→ READING PASSAGE
Start of Block

Consignment: The Good, The Bad, and The Really Ugly

Posted by admin     Category: Brick and Mortar, Starting Up

One of the common mistakes a newbie metaphysical shop owner will commit is to get involved with consignment goods.

Their thinking is that they can stock the shelves quickly and only pay for things as they sell.

In theory, this should be a good idea. In practice, however, it can turn into a nightmare.

What can go wrong? Ohhh let me count the ways… For I myself have nearly lost a business by succumbing to this temptation.

First thing I did wrong was not to have a contract, and by contract I mean an actual written agreement between your shop and the “vendor”. I say “vendor” because what you usually are dealing with is half flaky ass artist and half money hungry dreamer who thinks that sticking things on your shelf and then never coming in to check on them, except at random unannounced intervals, when they need any money RIGHT THEN for rent that was due yesterday, is a great way to make a ton of quick money.

Right off the bat you should make them sign a piece of paper that explains what your terms are. YOUR terms. Not theirs. And you should definitely have terms, rules, and conditions thought out and spelled out right there on the page. They’ll need a copy of it too so make sure to photocopy one for them AFTER they have signed it.

First thing your contract needs to explain is what percentage you are taking from them. 35% (1/3) is common. Art galleries charge 50%, some other venues might take a smaller fee, but for consignment of this nature, 35% is the normal fee.

Usually a shop will do a 3 times markup on items in the store. Your return is allocated thusly: one time to pay for the item and two times to pay for your overhead and hopefully make a profit. You get this percentage because you have laid out cash money to put that item on the shelf, taking on the risk of it being damaged by handling or breakage, or being stolen.

With consignment you get an inverted return. The vendor is basically renting your shelf and paying you a VERY small fee to look after their product until it sells. YOU have to care for it, wipe off fingerprints, dust, straighten, see to it that nobody steals or breaks it. But you have no outlay of cash and can pull it off your shelf at your pleasure at any time with no lost money.

That is another thing that needs to be clear on your contract – they have no right to expect that you will carry any of their merchandise for any reason at all. This means if it is problematic, too fragile, not selling, or even you are just sick of looking at it, you can pull it at any time. You are not a crafter’s mall renting space. You are a metaphysical store with hopefully a well-juried selection of inventory.

You can, in fact, try out their product and see how it sells, then order something like it from a wholesale vendor to fill that same space and get your 2/3 return on it. It is your store and you are allowed to do that. This tends to make consignees mad for some reason, though, because they get it into their heads that somehow get to have a say in how you run your shop.

End of Block

Continue the blog post on consignment in a metaphysical shop, picking up after its final sentence. The records have no connection to the text about consignment.

→ DATA SECTION
Start of Block

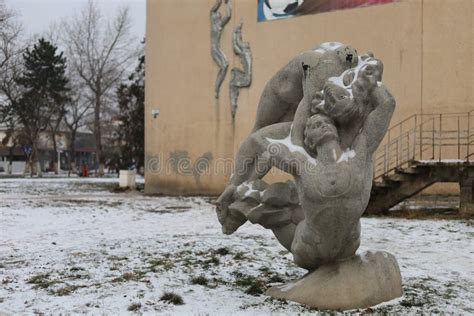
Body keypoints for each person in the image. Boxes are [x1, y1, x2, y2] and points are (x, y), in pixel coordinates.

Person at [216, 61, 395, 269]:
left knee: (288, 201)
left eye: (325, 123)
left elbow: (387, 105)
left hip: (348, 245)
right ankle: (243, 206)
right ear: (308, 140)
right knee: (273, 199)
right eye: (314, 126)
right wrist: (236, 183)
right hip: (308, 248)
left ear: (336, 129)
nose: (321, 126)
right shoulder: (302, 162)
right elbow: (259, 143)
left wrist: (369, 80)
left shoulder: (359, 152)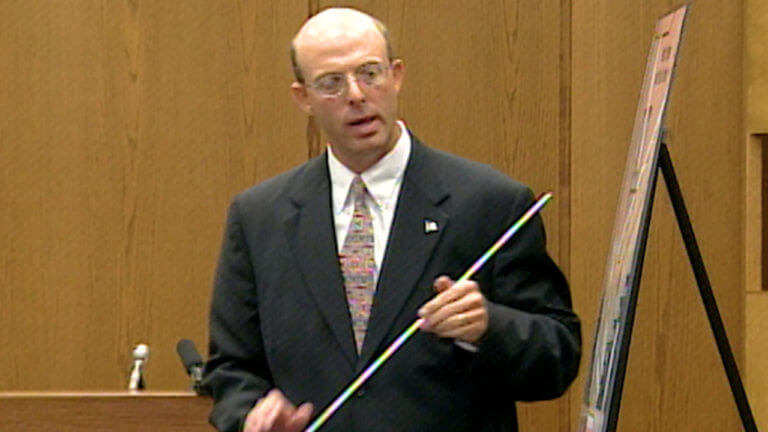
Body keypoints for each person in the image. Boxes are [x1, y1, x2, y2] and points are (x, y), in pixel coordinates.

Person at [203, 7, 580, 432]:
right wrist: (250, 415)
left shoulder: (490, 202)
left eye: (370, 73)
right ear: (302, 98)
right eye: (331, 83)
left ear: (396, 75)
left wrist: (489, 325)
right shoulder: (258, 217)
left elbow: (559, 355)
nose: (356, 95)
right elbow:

End of Block

→ TASK RESULT
As part of your contract, you need to have them provide a clear and itemized list of all their merchandise, what it should sell for, and how you want them to mark it. We used our own vendor codes and the store price gun rather than letting them stick tags on the merchandise in order to keep the pricing consistent and prevent shoppers from switching tags. But they also need to provide you with a price list of wholesale prices, in case their items start flying off the shelf and you want to minimize your loss by buying the items outright.

The wholesale price is also what you agree to pay them in the event of breakage. If someone breaks an item (and it does happen), you will still have that item and still have the responsibility to the consignee to pay for it. If it was something you bought from a wholesale vendor, you would have lost that money too, so just get used to the idea that if it’s in your shop and it breaks, tough cookies, you have to pony up for the wholesale price. The consignee will get their broken item back along with their third (or whatever the wholesale price is). They lose and you lose. It sucks.

If someone steals a consignment item, which also happens, you can’t prove it was stolen, so you get to pay them their whole 65% as if it had been sold. This really sucks, so be extra careful where you are placing their goods and keep a close eye on them.

This is why it’s so very important to have itemized inventory lists from them Every Single Time they bring stuff in, and to use tracking codes on their tags (and pull the tags at time of sale so you have a physical relic of that item).

Check their wholesale prices carefully before accepting delivery of their items. Some consignees will attempt to trick you into paying more than 1/3 of the sale price up to and including the whole 65% they would be due otherwise. Check their math, and if it’s a percentage you can live with such as 40% of sticker, then you can allow it. But if it’s 45% or more, you need to have a discussion with them.

Does this sound like a lot of work? We haven’t even gotten to the bookkeeping aspect of it yet.

On the contract, they need to provide you with their proper ID such as a driver’s license, a social security number, and permanent mailing address. Phone and email is desirable as well but you need the first three in order to send them a 1099 in the event that you wind up paying them over $500 in consignment fees. The driver license part is optional but we found that asking for it in a routine manner kept out the would-be consignees who provided stuff only for the purpose of getting cash to spend on drugs. What people do in their own time is their business, but as vendors they are unreliable and hard to get a hold of, and it’s my personal preference not to do business with flakes. I have enough mess in my life without wondering when or if they will turn up again.

I cannot stress this enough: get it upfront before selling anything. If you put it off you may never be able to get it. Refusing to put their items on the shelf until they provide you with the information you legally require will make them think twice about whether or not they are ready to do business with you.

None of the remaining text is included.